> _ASSIGNED TASK_: The records below must be returned exactly, with every picture left out.

** Opening EXERCISE INPUT block **

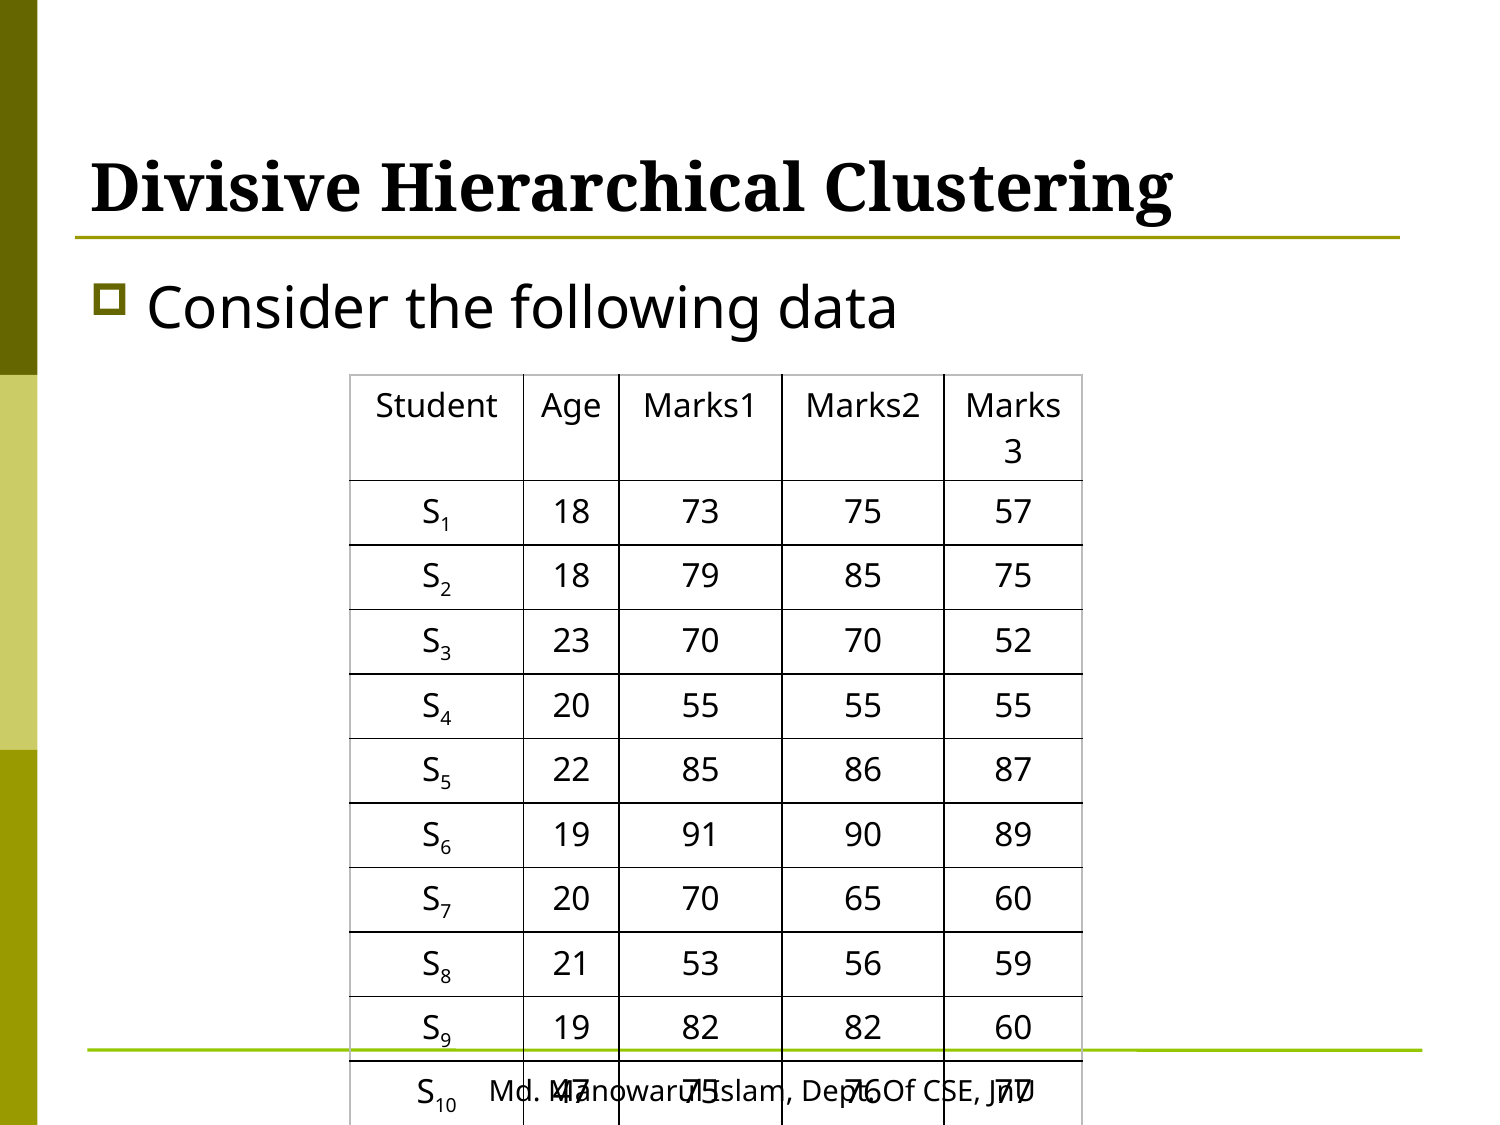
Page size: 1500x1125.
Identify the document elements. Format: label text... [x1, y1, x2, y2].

table_cell 65 [783, 868, 943, 931]
table_cell S7 [351, 868, 523, 931]
table_cell 87 [945, 739, 1081, 802]
table_cell 23 [524, 610, 618, 673]
table_cell S2 [351, 546, 523, 609]
table_cell 22 [524, 739, 618, 802]
table_cell 85 [620, 739, 781, 802]
table_cell 55 [945, 675, 1081, 738]
table_cell 75 [945, 546, 1081, 609]
table_cell 55 [620, 675, 781, 738]
table_cell 47 [524, 1062, 618, 1125]
table_cell S5 [351, 739, 523, 802]
table_cell 90 [783, 804, 943, 867]
table_cell 75 [620, 1062, 781, 1125]
table_cell 60 [945, 868, 1081, 931]
table_cell 73 [620, 481, 781, 544]
table_header Age [524, 376, 618, 480]
table_cell 59 [945, 933, 1081, 996]
table_cell 70 [783, 610, 943, 673]
table_cell S1 [351, 481, 523, 544]
table_cell 82 [783, 997, 943, 1060]
table_cell 79 [620, 546, 781, 609]
table_cell S9 [351, 997, 523, 1060]
table_cell 19 [524, 997, 618, 1060]
table_cell 75 [783, 481, 943, 544]
table_cell 57 [945, 481, 1081, 544]
table_cell 85 [783, 546, 943, 609]
table_cell 82 [620, 997, 781, 1060]
table_cell 86 [783, 739, 943, 802]
table_cell 70 [620, 610, 781, 673]
table_cell 55 [783, 675, 943, 738]
table_cell 53 [620, 933, 781, 996]
table_cell S4 [351, 675, 523, 738]
table_cell 91 [620, 804, 781, 867]
table_cell S8 [351, 933, 523, 996]
table_cell S10 [351, 1062, 523, 1125]
table_cell S3 [351, 610, 523, 673]
table_cell 77 [945, 1062, 1081, 1125]
table_header Marks2 [783, 376, 943, 480]
table_cell 21 [524, 933, 618, 996]
table_cell 52 [945, 610, 1081, 673]
table_cell 18 [524, 546, 618, 609]
table_header Marks3 [945, 376, 1081, 480]
table_cell S6 [351, 804, 523, 867]
table_cell 76 [783, 1062, 943, 1125]
table_cell 60 [945, 997, 1081, 1060]
title Divisive Hierarchical Clustering [74, 45, 1426, 233]
table_cell 20 [524, 675, 618, 738]
table_cell 70 [620, 868, 781, 931]
table_cell 19 [524, 804, 618, 867]
table_header Student [351, 376, 523, 480]
table_cell 18 [524, 481, 618, 544]
table_header Marks1 [620, 376, 781, 480]
table_cell 20 [524, 868, 618, 931]
list Consider the following data [74, 262, 1426, 376]
table_cell 89 [945, 804, 1081, 867]
table_cell 56 [783, 933, 943, 996]
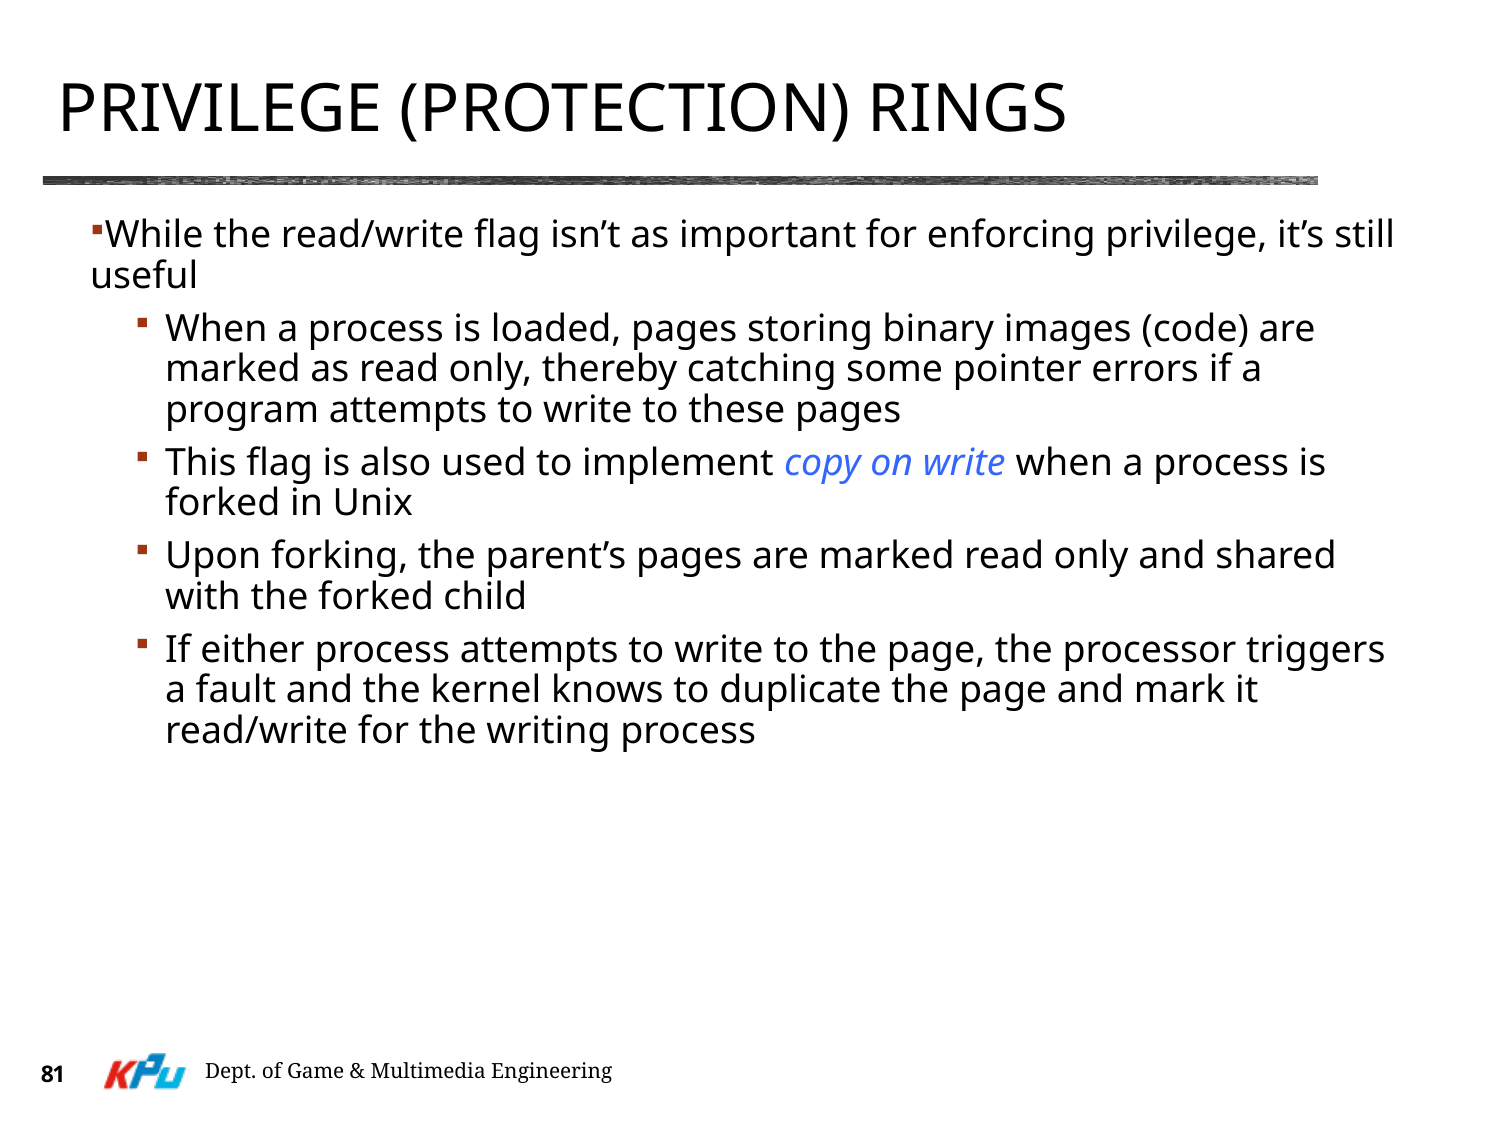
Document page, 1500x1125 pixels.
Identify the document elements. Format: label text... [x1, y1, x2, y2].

** Closing EXERCISE INPUT block **

> _TASK SOLUTION_:
Page size: 1500x1125.
Identify the document elements. Format: label text... [x1, y1, x2, y2].

table_cell 65 [783, 868, 943, 931]
table_cell S7 [351, 868, 523, 931]
table_cell 87 [945, 739, 1081, 802]
table_cell 23 [524, 610, 618, 673]
table_cell S2 [351, 546, 523, 609]
table_cell 22 [524, 739, 618, 802]
table_cell 85 [620, 739, 781, 802]
table_cell 55 [945, 675, 1081, 738]
table_cell 75 [945, 546, 1081, 609]
table_cell 55 [620, 675, 781, 738]
table_cell 47 [524, 1062, 618, 1125]
table_cell S5 [351, 739, 523, 802]
table_cell 90 [783, 804, 943, 867]
table_cell 75 [620, 1062, 781, 1125]
table_cell 60 [945, 868, 1081, 931]
table_cell 73 [620, 481, 781, 544]
table_header Age [524, 376, 618, 480]
table_cell 59 [945, 933, 1081, 996]
table_cell 70 [783, 610, 943, 673]
table_cell S1 [351, 481, 523, 544]
table_cell 82 [783, 997, 943, 1060]
table_cell 79 [620, 546, 781, 609]
table_cell S9 [351, 997, 523, 1060]
table_cell 19 [524, 997, 618, 1060]
table_cell 75 [783, 481, 943, 544]
table_cell 57 [945, 481, 1081, 544]
table_cell 85 [783, 546, 943, 609]
table_cell 82 [620, 997, 781, 1060]
table_cell 86 [783, 739, 943, 802]
table_cell 70 [620, 610, 781, 673]
table_cell 55 [783, 675, 943, 738]
table_cell 53 [620, 933, 781, 996]
table_cell S4 [351, 675, 523, 738]
table_cell 91 [620, 804, 781, 867]
table_cell S8 [351, 933, 523, 996]
table_cell S10 [351, 1062, 523, 1125]
table_cell S3 [351, 610, 523, 673]
table_cell 77 [945, 1062, 1081, 1125]
table_header Marks2 [783, 376, 943, 480]
table_cell 21 [524, 933, 618, 996]
table_cell 52 [945, 610, 1081, 673]
table_cell 18 [524, 546, 618, 609]
table_header Marks3 [945, 376, 1081, 480]
table_cell S6 [351, 804, 523, 867]
table_cell 76 [783, 1062, 943, 1125]
table_cell 60 [945, 997, 1081, 1060]
title Divisive Hierarchical Clustering [74, 45, 1426, 233]
table_cell 20 [524, 675, 618, 738]
table_cell 70 [620, 868, 781, 931]
table_cell 19 [524, 804, 618, 867]
table_header Student [351, 376, 523, 480]
table_cell 18 [524, 481, 618, 544]
table_header Marks1 [620, 376, 781, 480]
table_cell 20 [524, 868, 618, 931]
list Consider the following data [74, 262, 1426, 376]
table_cell 89 [945, 804, 1081, 867]
table_cell 56 [783, 933, 943, 996]
Document page, 1500x1125 pixels.
Identify the document elements. Format: label text... [x1, y1, x2, y2].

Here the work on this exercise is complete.